Оконце избёнки приглянулось лучику солнца, по-зимнему робкому, блёклому, запоздалому. Хозяин умолк. Взяв аккорд-другой, перестал играть. Нажав на басовый клапан, выпустил запас воздуха из гармони.
– Другую казать не стану, не продаётся она. Хотите, забирайте эту… Нагую. Голос она имеет что надо, вровень старинным, к тому же с грустинкой. Нагая, братцы, гожа для песенных и плясовых мотивов. Словом, не прогадаете.
Не знаю, о чём думал брат, а я – о той гармони, о прежней, на которой играл отец, с ярким рисунком из перламутра на корпусе, знал, что прежние красивые, звонкие. Такая у дяди Ени тоже была. И вот: «Не продаётся».
Хозяин смекнул, о чём наши задумки.
– Вижу, сумлеваетесь: раз нагая «современка», раздумья берут, смотрю, обоих.
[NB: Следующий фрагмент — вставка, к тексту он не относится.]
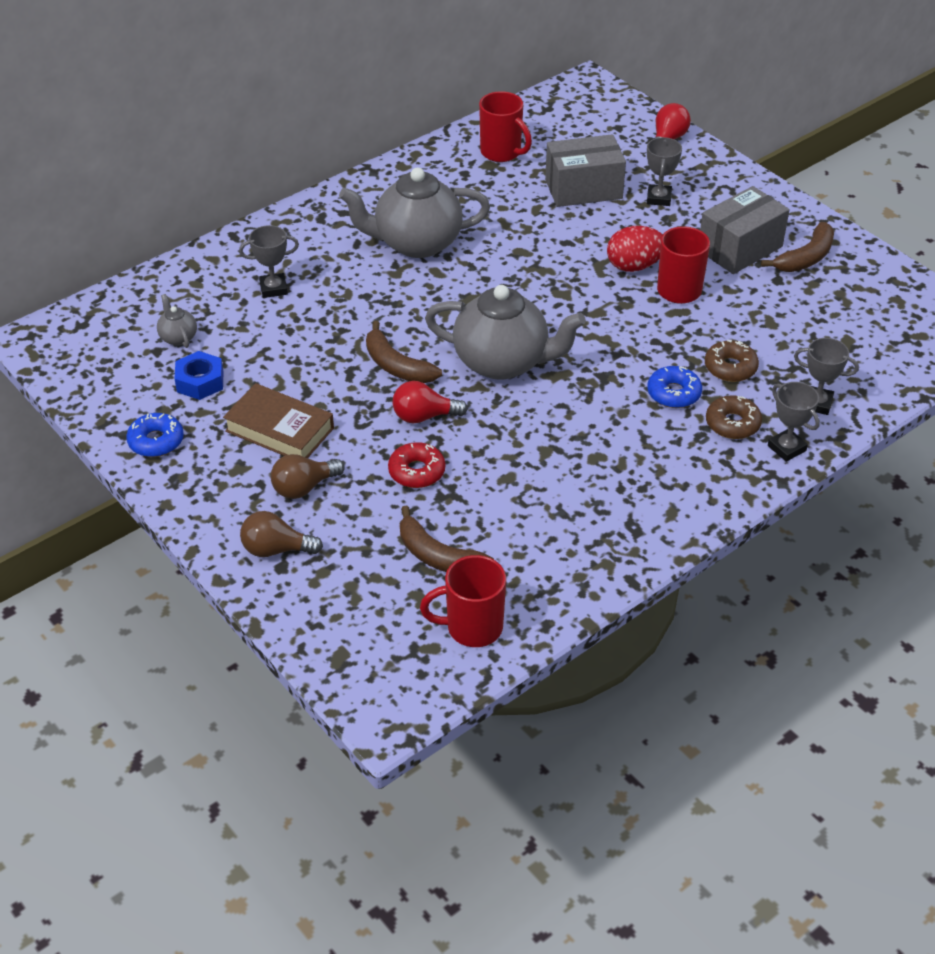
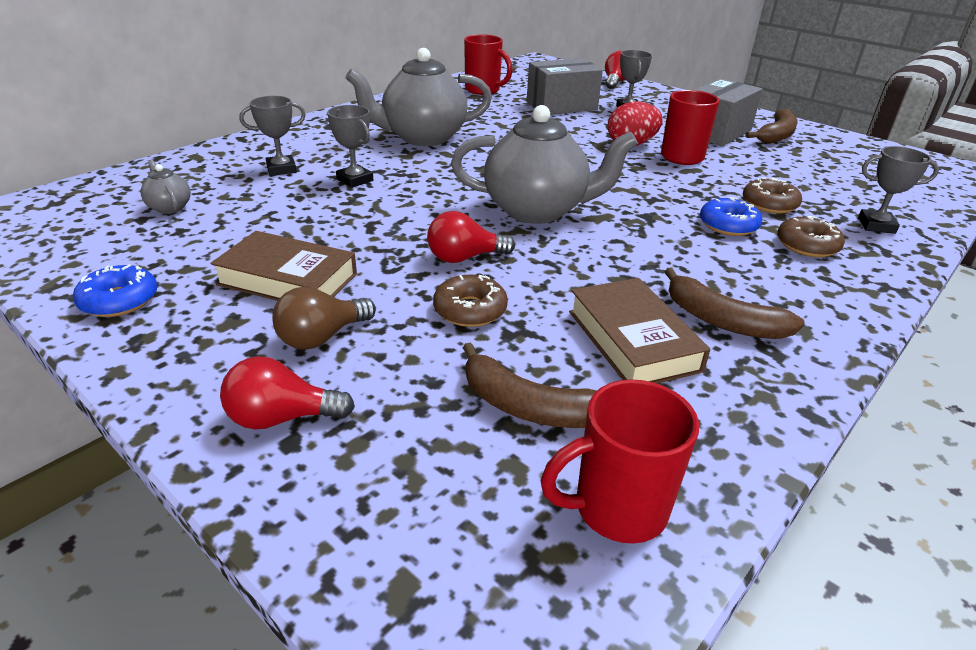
camera: 10 degrees left, 10 degrees down
blue nut [174,351,223,400] -> none
brown light bulb [240,511,323,557] -> red light bulb [220,356,355,430]
brown banana [366,321,442,383] -> brown banana moved to [665,268,805,339]
red donut [388,442,445,488] -> brown donut [433,275,508,327]
grey trophy [768,382,820,462] -> grey trophy moved to [327,105,373,188]
none -> brown book [569,278,710,383]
Согласен, она и цвета тёмного и без художеств на внешности. Но голоса-то всё одно стальные, точно такие же, как и у тех, у старинных. Замечу ещё, что Нагая – прочна. На ваш век хватит её, играйте себе на здоровье, а подучитесь, купите новую, если разонравится эта. – Забирайте, пока не раздумал. И день нынче зимний, недолгий, а до дому вам неблизко.
Уложили мы Нагую в санки и спустились к Свияге. Спешили знакомой дорогой, забыв сомнения. Сумерки. Снег звонче, чем давеча, как живые, катились салазки, на них наша покупка!
Достигли мы Волги. Дорога вела правым берегом, вверху Жигули над нами. Я позади и не свожу глаз с гармони. Споткнувшись вдруг, навалился на неё рукою, встал.
– Волки! – кивнул брат на торосы льда, что у берега, у самой закрайницы. Суетясь, звери рычали, сильные теснили слабых, покусывая, гнали их от себя прочь. Те упрямились, хотели тоже урвать свою долю, не уступая, грызлись нещадно.
Как разъярились! Невелика, видно, их жертва, мы бы не сгодились вприкуску.
– Бери, братишка, гармонь, и садись в санки, повезу. Шуми-играй покрепче в Нагую.
Устроив меня на возке, брат пошёл, набросив бечеву на плечи.
– Они бегут за нами! – закричал я.
– Пусть, играй пошибчее! Погибать, так с музыкой!
И я старался. Растягивая и сжимая вовсю мехи гармони, нажимал на клавиши враз и в одиночку, слушал, как звенели её голоса, приложив ухо к корпусу. Забывшись, подбирал на слух то, что играли отец и Еня.